Bei den Gagern standen das Sofa und die Stühle vermutlich in einem Salon - eine typische Entwicklung. Zu Themen wie Literatur oder Musik und in der Familie wurden sie Treffpunkte. „Ein Salon war eine Bühne fürs Bürgertum“, sagt Matuschek. Auch das „Möbel des Jahres“ hat die schwungvollen Rückenlehnen, Veluten und Rosetten.

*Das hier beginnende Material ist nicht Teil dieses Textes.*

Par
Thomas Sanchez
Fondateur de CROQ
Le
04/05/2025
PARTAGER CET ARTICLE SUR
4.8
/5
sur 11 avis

Stadtarchivar Julian Wirth hat bereits im Jahrbuch des Main-Taunus-Kreises die Geschichte des Hofguts zwischen 1852 und dessen Ende 1914 erforscht. Er habe zwar dabei keinen Nachweis auf das Sofa gefunden, aber eine historische Lücke schließen können. Für das Dorf Hornau mit damals 300 Bürgern sei das Gut damals „ganz zentral gewesen“, sagt Wirth - auch als Arbeitgeber. So weit, wie damals eine Metzger-Witwe Anthes wolle er aber nicht gehen. Sie habe immer von einem „Schloss Hornau“ gesprochen, was ihr später sogar untersagt worden sei.